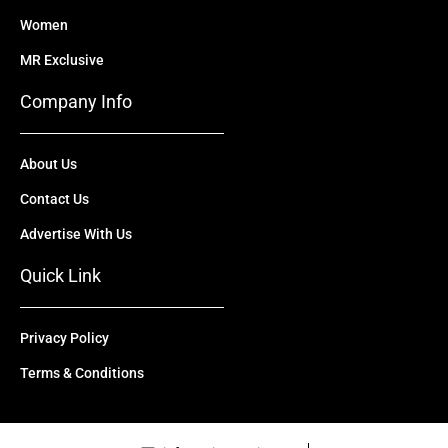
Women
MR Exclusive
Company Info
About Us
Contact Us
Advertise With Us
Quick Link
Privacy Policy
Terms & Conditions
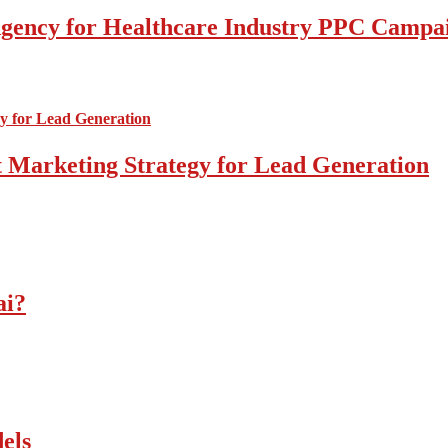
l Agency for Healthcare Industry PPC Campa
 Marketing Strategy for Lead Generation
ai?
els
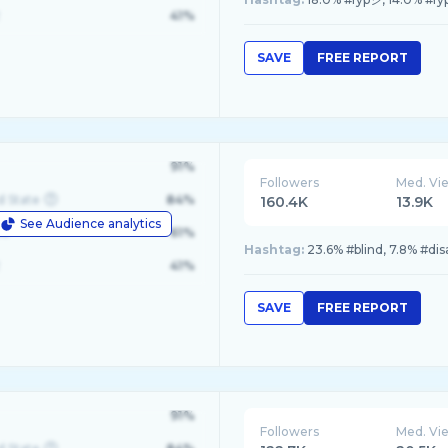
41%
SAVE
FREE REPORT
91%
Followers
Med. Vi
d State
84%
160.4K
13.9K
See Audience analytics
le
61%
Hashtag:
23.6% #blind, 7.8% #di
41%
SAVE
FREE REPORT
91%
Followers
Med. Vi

::::::::::

#### Work instruction
Reproduce the listing exactly, but omit every picture in it.

#### Task solution
Women
MR Exclusive
Company Info
About Us
Contact Us
Advertise With Us
Quick Link
Privacy Policy
Terms & Conditions
l Agency for Healthcare Industry PPC Campa
 Marketing Strategy for Lead Generation
ai?
els
41%
SAVE
FREE REPORT
91%
Followers
Med. Vi
d State
84%
160.4K
13.9K
See Audience analytics
le
61%
Hashtag:
23.6% #blind, 7.8% #di
41%
SAVE
FREE REPORT
91%
Followers
Med. Vi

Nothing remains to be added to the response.